Task details »
Before reproducing the lines below, strip out the pictures; every other character stays as written.

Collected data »
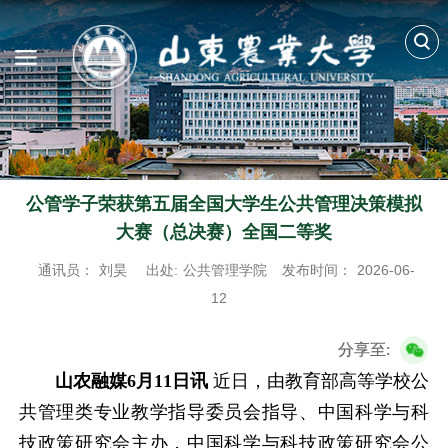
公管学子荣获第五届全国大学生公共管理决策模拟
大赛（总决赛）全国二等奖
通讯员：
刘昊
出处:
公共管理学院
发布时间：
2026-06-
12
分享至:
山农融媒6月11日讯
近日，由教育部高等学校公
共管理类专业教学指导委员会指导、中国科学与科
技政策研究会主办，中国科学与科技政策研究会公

Output below »
公管学子荣获第五届全国大学生公共管理决策模拟
大赛（总决赛）全国二等奖
通讯员：
刘昊
出处:
公共管理学院
发布时间：
2026-06-
12
分享至:
山农融媒6月11日讯
近日，由教育部高等学校公
共管理类专业教学指导委员会指导、中国科学与科
技政策研究会主办，中国科学与科技政策研究会公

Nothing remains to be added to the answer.